Handling Missing Values in Time Series

In the examples we saw earlier, we had good quality data with all values available for all time indexes. However, in real life, the data may contain missing values which will influence our analysis. Depending on the nature of data, we may choose to ignore missing values. However, in some cases it might be more suitable to estimate and fill the missing values. Data scientists use various techniques to estimate missing values. One common technique is to take the mean of the time series and replace NA with the mean value. Depending on the data this may or may not be suitable. For example, if the data is about loan borrowers and there are missing values in the loan interest rate, then the data scientist may decide to use the average interest rates for missing values, or if he clearly sees a pattern such as the interest rates being higher for self-employed individuals compared to salaries individuals, then the data scientist may decide to fill the missing values with means based on the categories based on their employment status.

Handling Missing Values in R

We will use our GDP data example to understand how we can estimate and fill missing values in R. Since we don't have access to a real dataset with missing values, we will make one. We will create a copy of our GDP_data dataset and then deliberately turn some values to NA. This is done by the following code:

> GDP_mod <-GDP_data
> GDP_mod[7] <- NA
> GDP_mod
Qtr1    Qtr2    Qtr3    Qtr4
2014 17025.2 17285.6 17569.4 17692.2
2015 17783.6 17998.3      NA 18222.8
2016 18281.6 18450.1 18675.3 18869.4
>


As you can see, we have made the GDP value for 2015 Q3 blank.

Plotting the Time Series

We can plot the new time series using the plot.ts() function.

> plot.ts(GDP_mod)
>


As you can see the value of 2015 Q3 is missing.

Calculate GDP Mean

We will fill the missing value with the average of GDP over the three years. In R, we can calculate the mean using the mean() function. However, in this case, the mean() function will fail because of the presence of missing values. We can remove the missing values using the parameter na.rm=TRUE to calculate the mean by removing all missing values.

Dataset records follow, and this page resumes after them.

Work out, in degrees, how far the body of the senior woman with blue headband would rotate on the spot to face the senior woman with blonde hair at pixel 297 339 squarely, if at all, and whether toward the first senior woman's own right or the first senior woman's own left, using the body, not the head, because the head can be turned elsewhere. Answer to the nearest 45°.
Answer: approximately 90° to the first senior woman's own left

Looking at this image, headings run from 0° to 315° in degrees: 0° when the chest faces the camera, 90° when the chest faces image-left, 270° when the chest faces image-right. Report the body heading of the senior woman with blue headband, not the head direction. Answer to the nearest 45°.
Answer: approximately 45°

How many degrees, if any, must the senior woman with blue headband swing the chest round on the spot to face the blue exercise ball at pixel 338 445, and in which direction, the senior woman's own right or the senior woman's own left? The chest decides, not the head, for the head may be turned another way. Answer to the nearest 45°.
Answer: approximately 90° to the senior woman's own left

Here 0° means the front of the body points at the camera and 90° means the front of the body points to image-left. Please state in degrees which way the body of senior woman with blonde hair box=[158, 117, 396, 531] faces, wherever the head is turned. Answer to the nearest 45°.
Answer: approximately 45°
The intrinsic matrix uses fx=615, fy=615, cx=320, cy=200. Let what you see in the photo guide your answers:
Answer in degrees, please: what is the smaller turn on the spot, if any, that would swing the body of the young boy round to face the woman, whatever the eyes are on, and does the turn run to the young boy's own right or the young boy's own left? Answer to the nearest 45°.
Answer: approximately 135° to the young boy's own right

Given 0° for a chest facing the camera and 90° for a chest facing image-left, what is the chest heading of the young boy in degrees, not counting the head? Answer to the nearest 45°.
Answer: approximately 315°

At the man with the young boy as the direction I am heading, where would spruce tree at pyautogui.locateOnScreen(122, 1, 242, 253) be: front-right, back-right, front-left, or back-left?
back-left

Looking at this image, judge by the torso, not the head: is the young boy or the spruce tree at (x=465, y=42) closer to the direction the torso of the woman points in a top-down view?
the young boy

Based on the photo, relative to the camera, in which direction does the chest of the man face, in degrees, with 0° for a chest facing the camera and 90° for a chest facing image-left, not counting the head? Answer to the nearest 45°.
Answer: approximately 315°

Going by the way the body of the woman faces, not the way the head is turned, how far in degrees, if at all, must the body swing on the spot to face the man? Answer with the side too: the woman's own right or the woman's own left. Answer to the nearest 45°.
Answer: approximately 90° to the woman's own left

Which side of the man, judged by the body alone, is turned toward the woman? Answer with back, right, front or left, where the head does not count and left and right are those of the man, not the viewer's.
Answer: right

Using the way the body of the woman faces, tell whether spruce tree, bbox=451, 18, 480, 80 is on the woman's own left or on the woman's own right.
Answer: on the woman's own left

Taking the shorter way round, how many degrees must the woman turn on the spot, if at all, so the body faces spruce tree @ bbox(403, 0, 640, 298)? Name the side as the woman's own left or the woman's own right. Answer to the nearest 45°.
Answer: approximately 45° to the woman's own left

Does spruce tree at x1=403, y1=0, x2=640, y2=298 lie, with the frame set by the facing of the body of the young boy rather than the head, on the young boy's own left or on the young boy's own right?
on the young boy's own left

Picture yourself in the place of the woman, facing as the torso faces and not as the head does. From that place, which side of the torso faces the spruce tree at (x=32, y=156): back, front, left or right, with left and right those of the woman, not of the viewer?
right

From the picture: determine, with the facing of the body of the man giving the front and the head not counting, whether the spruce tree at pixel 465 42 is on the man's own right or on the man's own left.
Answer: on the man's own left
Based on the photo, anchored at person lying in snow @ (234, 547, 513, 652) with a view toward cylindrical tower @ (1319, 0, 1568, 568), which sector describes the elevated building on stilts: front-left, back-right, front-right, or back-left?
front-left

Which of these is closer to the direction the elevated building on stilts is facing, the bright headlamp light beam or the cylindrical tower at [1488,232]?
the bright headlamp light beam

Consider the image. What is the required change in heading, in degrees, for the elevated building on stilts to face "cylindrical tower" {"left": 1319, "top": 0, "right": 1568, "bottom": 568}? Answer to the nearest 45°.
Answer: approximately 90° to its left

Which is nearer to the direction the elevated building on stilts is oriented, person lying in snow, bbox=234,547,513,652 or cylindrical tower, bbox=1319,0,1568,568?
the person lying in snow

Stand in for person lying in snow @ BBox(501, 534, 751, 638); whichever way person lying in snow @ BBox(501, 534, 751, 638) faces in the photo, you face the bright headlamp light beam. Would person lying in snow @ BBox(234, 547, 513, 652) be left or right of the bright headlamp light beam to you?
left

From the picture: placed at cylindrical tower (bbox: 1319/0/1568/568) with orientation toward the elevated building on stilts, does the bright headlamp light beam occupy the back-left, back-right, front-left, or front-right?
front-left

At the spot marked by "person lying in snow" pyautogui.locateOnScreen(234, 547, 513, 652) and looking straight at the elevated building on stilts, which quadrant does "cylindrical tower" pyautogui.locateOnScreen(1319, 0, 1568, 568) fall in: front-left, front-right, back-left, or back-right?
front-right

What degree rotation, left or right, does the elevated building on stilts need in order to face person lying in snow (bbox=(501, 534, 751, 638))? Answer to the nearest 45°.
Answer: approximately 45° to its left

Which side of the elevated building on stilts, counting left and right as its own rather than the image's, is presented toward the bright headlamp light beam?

> #Calculating mean() will fail and return NA
> mean(GDP_mod)
[1] NA
> #Calculate mean by removing all missing values
> mean(GDP_mod,na.rm=TRUE)
[1] 17986.68
>


Replace NA's with Mean

Now that we have the mean of the series, we can replace the missing values with the mean value as shown below:

> #Replace missing values with mean
> GDP_mod[7] <- mean(GDP_mod, na.rm = TRUE)
> print the series and notice that the missing value is now filled.
> print(GDP_mod)
Qtr1     Qtr2     Qtr3     Qtr4
2014 17025.20 17285.60 17569.40 17692.20
2015 17783.60 17998.30 17986.68 18222.80
2016 18281.60 18450.10 18675.30 18869.40
>


Plot Both Original and the Modified Series

We will now plot both the original GDP_data and the modified GDP_mod time series to see how well the mean estimates the original value.

> plot(GDP_data)
> points(GDP_mod, type = "l", col = 2, lty = 3)
>


In the below chart, the black line represents the original data and the red dotted line represents the modified data. As we can see, the mean is not really a good indicator of the actual GDP in that quarter.